When the open system call is executed on a file, the FS first reads the contents of the current directory from the disk. To do this the FS looks at the i-node of the current directory and follows the first direct pointer (assuming the directory contents fit into a single disk block). After reading the contents of the directory to memory, the FS searches the filename within the directory and learns the i-node of the file. The FS then reads the i-node of the file to complete the open system call. Of course, the protections are checked at each step. In conclusion the FS reads a total of 2 blocks.

(c) Assume that the file described in part (a) is already open. Further assume that the process that opened the file reads first 100 bytes of the file. How many disk blocks are read from the disk for this operation. Justify your answer.

Solution (c)

First 100 bytes of the file resides inside the first block of the file. Since the i-node of the file is in memory (read during open), the FS simply reads the first direct block from the disk, copies the first 100 bytes to the user’s buffer and returns from the read system call. So FS reads just 1 block from the disk during this operation.

(d) Consider the process in part (c) that has opened the file and read the first 100 bytes. Assume now that the same process now reads the next 800 bytes of the file, that is, bytes 100-900. How many disk blocks are read from the disk for this operation.

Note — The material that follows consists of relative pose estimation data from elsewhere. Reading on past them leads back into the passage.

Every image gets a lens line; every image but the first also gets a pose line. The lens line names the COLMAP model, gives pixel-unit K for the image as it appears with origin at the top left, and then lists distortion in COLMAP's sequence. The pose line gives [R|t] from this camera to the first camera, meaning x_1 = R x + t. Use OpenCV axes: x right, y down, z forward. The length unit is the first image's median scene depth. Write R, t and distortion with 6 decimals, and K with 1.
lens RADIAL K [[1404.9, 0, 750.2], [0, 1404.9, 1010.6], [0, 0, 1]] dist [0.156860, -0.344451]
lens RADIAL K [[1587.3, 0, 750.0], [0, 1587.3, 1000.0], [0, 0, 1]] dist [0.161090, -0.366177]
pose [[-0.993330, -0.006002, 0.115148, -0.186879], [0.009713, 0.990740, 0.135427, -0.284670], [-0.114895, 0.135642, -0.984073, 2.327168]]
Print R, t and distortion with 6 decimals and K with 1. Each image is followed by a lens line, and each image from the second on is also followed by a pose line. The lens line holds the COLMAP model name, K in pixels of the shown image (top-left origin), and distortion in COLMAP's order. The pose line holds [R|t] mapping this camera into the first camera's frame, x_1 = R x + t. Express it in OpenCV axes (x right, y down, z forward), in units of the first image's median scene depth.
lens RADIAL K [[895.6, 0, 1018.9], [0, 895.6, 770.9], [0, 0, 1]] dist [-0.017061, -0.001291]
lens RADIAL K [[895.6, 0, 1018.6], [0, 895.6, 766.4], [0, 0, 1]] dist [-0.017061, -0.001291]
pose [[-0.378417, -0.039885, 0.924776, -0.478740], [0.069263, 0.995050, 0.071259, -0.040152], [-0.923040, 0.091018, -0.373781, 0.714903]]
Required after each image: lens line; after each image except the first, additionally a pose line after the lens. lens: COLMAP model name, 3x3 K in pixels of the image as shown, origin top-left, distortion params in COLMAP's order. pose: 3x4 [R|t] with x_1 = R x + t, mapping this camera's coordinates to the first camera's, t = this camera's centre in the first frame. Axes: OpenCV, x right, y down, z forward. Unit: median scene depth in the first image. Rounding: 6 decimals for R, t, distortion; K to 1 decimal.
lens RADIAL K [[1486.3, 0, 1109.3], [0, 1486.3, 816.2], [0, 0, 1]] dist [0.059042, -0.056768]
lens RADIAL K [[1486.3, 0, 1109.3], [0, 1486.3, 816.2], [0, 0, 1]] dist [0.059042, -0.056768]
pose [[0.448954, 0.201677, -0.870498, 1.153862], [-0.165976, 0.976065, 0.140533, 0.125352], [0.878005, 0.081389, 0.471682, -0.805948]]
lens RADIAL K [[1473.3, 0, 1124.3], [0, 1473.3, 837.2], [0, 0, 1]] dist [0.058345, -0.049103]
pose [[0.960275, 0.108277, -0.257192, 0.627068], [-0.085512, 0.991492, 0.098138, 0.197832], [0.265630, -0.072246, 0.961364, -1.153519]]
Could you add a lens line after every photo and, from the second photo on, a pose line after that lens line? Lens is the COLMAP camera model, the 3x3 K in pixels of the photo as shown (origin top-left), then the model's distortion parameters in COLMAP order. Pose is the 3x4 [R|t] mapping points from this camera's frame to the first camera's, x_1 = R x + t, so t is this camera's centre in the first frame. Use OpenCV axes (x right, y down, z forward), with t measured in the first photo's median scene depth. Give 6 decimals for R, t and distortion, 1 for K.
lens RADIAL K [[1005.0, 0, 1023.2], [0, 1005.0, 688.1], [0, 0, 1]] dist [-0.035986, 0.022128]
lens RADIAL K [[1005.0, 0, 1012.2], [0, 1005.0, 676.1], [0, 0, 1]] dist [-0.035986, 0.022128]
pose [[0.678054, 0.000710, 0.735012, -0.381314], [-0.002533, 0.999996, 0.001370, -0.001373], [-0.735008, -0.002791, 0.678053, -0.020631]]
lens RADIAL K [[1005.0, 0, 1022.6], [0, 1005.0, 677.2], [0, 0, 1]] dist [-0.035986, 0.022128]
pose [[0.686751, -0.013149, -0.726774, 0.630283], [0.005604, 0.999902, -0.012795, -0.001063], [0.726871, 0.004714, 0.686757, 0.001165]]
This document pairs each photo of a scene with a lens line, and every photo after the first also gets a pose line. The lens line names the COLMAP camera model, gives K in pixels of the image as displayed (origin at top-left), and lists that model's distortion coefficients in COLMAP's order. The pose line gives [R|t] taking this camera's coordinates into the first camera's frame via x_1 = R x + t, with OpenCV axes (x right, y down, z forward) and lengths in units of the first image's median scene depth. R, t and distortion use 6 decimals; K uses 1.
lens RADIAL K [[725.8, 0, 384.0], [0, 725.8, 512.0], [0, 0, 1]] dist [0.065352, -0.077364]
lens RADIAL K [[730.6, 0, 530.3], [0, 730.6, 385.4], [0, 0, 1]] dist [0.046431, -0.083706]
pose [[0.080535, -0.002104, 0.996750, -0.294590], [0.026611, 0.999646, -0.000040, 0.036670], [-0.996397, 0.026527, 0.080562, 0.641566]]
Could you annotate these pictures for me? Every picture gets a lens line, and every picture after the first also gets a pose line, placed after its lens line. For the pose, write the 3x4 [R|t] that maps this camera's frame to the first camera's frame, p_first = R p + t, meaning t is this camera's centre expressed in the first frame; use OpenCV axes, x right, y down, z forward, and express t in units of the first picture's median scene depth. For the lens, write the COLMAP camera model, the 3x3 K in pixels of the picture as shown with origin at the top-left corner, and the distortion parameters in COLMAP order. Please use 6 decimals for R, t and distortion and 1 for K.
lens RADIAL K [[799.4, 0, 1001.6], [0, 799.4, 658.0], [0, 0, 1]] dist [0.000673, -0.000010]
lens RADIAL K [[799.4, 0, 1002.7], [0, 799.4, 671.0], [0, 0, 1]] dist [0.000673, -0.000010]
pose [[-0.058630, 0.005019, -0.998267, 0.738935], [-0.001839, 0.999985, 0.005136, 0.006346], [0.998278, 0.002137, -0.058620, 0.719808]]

Justify your answer.

Solution (d)

First block is already in memory. So the FS reads blocks 2 and 3, copies appropriate many bytes to the user buffer and returns from the read system call. So the FS reads 2 blocks during this operation.

(e) Consider the process in part (c) that has opened the file and read the first 100 bytes. Assume that the process now seeks to byte 215 of the file, and reads 1040 bytes. How many disk blocks are read from the file? Justify your answer.

Solution (e)

215 resides in block 215 / 512 = 0 (integer division). Since block 0 is already in memory from part (c), we need to check which blocks are needed. Actually, 215 is in block 0 (bytes 0-511). Since we’re reading 1040 bytes starting at byte 215, we need bytes 215-1255. This spans blocks 0, 1, and 2. Block 0 is already in memory. So the FS reads blocks 1 and 2, for a total of 2 blocks read during this operation.

(f) Consider the process in part (c) that has opened the file and read the first 100 bytes. Assume now that the process writes 512 bytes to the file starting at the current file position. How many disk blocks are read/written from/to the file. Assume that the FS implements a write-through caching policy, meaning that a dirty block is immediately flushed out to the disk. Justify your answer.

Solution (f)

The FS first fills in block 0, which is in memory and writes it to disk. The FS then reads in the 2nd block and writes 100 bytes to it and then writes it to the disk. So a total of 2 disk blocks are written and 1 block is read for a total of 3 disk blocks.